Smartphone operated tool uses light beam to detect malaria
In 2021, the incidence of malaria cases and deaths will be off by 48 percent. Based on present trends that the world could be off the track to meet the malaria goals by 88 percent in the words of Abdisalan Noor, head of the Strategic Information for Response Unit, WHO Global Malaria Programme.
In order to help people to get back on track, experts of Australia in Australia and Brazil have created smartphones-powered, handheld near-infrared spectrumrometer that emits infrared beams for five seconds onto an individual’s arms, ears or fingers to look for changes in blood that are due to malaria.
They are hoping it can be used to help with the WHO’s proposal for universal screening program that is part of the strategy to eliminate malaria.
“If we are able to identify an extensive proportion of asymptomatic patients, they will be able to receive treatment and stop transmission to other patients, in particular children who are younger than five years old.” claims Maggy Lord, the lead author of the study published on December 7, in PNAS Nexus.
When a light beam is reflected off any body area, an infrared signature can be detected by a phone or a computer” Lord, a researcher at the University of Queensland’s School of Biological Sciences, informs SciDev.Net. “This fingerprint is reflective what’s in the bloodstream of the person. As malaria is a virus that infects red blood cells and causes chemical and structural modifications — these changes are visible in the reflection signature.”
Computer algorithms are used to create predictive algorithms that are able to distinguish malaria-infected from non-infected and provide results in real-time as she describes.
“These off-the-shelf spectrumrometers will cost you around $2,500, however they don’t require sample processing processes nor the use of reagents and can easily be scaled to scan around 11,000 people per hour using the instrument,” adds Lord.
The tool is the result of a collaboration in research with Australia’s University of Queensland and Brazil’s Instituto Oswaldo Cruz.
Its technology could also be used to combat various mosquito-related diseases like Zika and dengue among patients who are not symptomatic, and are a reservoir for mosquito-borne transmission Lord. Lord.
“This was a proof of concept. If we receive more funding we’ll be able to extend the research to other malaria-prone areas before we are able to recommend these devices for medical use. We are expanding our collaboration with our partners with partners in Kenya as well as Tanzania,” she adds.
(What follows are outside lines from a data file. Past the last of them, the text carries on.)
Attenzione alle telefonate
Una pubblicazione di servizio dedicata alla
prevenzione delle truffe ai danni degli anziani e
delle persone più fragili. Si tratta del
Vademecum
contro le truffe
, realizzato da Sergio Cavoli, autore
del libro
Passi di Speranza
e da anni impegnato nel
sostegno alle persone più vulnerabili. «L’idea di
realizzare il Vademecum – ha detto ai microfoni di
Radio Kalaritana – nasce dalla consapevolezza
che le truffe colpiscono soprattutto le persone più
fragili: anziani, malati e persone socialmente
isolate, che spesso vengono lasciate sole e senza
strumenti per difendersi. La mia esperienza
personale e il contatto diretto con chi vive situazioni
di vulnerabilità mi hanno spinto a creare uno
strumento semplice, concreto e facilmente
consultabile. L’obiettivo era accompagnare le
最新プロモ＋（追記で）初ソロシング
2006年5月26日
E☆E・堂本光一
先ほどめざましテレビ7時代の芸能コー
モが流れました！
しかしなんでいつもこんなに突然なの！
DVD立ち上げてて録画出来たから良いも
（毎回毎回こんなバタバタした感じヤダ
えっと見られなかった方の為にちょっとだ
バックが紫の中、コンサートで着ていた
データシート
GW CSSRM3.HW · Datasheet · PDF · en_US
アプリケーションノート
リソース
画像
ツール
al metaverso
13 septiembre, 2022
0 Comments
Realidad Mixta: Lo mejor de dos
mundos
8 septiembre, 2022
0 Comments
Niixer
The World Health Organization’s 2022 World Malaria Report highlights the need for investing in new technology as well as improving the health system and expanding funds. The WHO estimated that there were two million malaria cases worldwide in 2021. While African countries were responsible for around 95 percent of the cases, and 95 percent of fatalities, malaria-endemic nations within regions in the South-East Asia region contributed to around 2 percent of the burden from malaria this year.
In 2021 the majority of malaria cases within the WHO’s South-East Asia region were concentrated in India with increases in cases also being observed in Bangladesh as well as Indonesia, the Democratic People’s Republic of Korea and Indonesia. For the WHO’s Western Pacific region, Papua New Guinea is responsible for 87 percent of cases in 2021. It was followed by Solomon Islands, Cambodia and the Philippines.
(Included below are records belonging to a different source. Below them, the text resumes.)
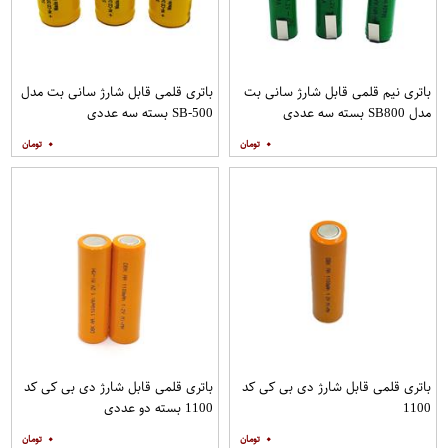
باتری نیم قلمی قابل شارژ سانی بت
باتری قلمی قابل شارژ سانی بت مدل
مدل SB800 بسته سه عددی
SB-500 بسته سه عددی
۰
۰
باتری قلمی قابل شارژ دی بی کی کد
باتری قلمی قابل شارژ دی بی کی کد
1100
1100 بسته دو عددی
۰
۰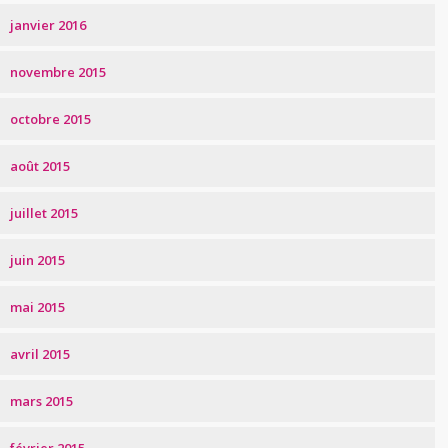
janvier 2016
novembre 2015
octobre 2015
août 2015
juillet 2015
juin 2015
mai 2015
avril 2015
mars 2015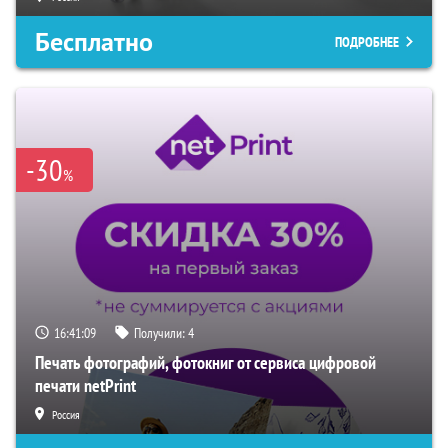
Бесплатно
ПОДРОБНЕЕ
-30
%
16:41:08
Получили:
4
Печать фотографий, фотокниг от сервиса цифровой
печати netPrint
Россия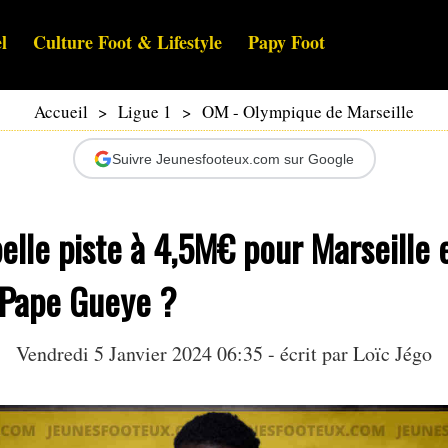
l
Culture Foot & Lifestyle
Papy Foot
Accueil
>
Ligue 1
>
OM - Olympique de Marseille
Suivre Jeunesfooteux.com sur Google
elle piste à 4,5M€ pour Marseille 
 Pape Gueye ?
Vendredi 5 Janvier 2024 06:35 - écrit par
Loïc Jégo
Malaria Consortium’s Senior Research Adviser Jane Achan saysthat “Sensitive diagnostics can play an important role in the surveillance and early detection of malaria outbreaks as malaria combat efforts increase and countries move to elimination stages. Therefore, innovative and cutting-edge instruments for diagnosis are required urgently particularly in light of recent threats to the efficacy of some instruments currently in use.”
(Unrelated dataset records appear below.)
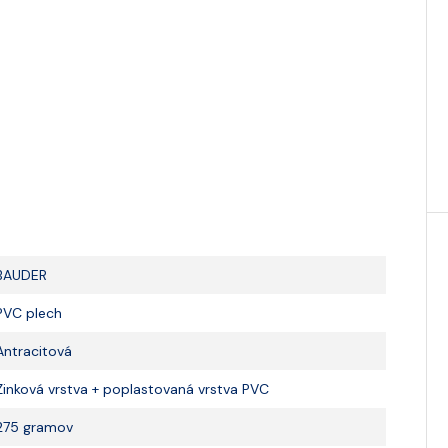
BAUDER
PVC plech
Antracitová
Zinková vrstva + poplastovaná vrstva PVC
275 gramov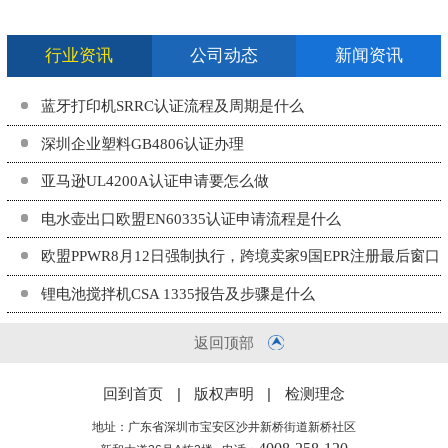
行业资讯
公司动态
新闻资讯
蓝牙打印机SRRC认证流程及周期是什么
深圳企业塑料GB4806认证办理
亚马逊UL4200A认证申请要怎么做
电水壶出口欧盟EN60335认证申请流程是什么
欧盟PPWR8月12日强制执行，跨境卖家9国EPR注册最后窗口
期
锂电池搅拌机CSA 1335报告及步骤是什么
返回顶部
回到首页
|
版权声明
|
检测理念
地址：广东省深圳市宝安区沙井新桥街道新桥社区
“Non-invasive instruments for malaria diagnosis are appealing because they are a quick, non-reagent-free and cost-effective option, however their specificity and sensitivity need to be tested in endemic areas and research conducted about how they can integrate into the practice of healthcare globally,” Achan, who is not associated with the research, tells SciDev.Net.
This work was developed in collaboration with SciDev.Net’s Asia & Pacific desk.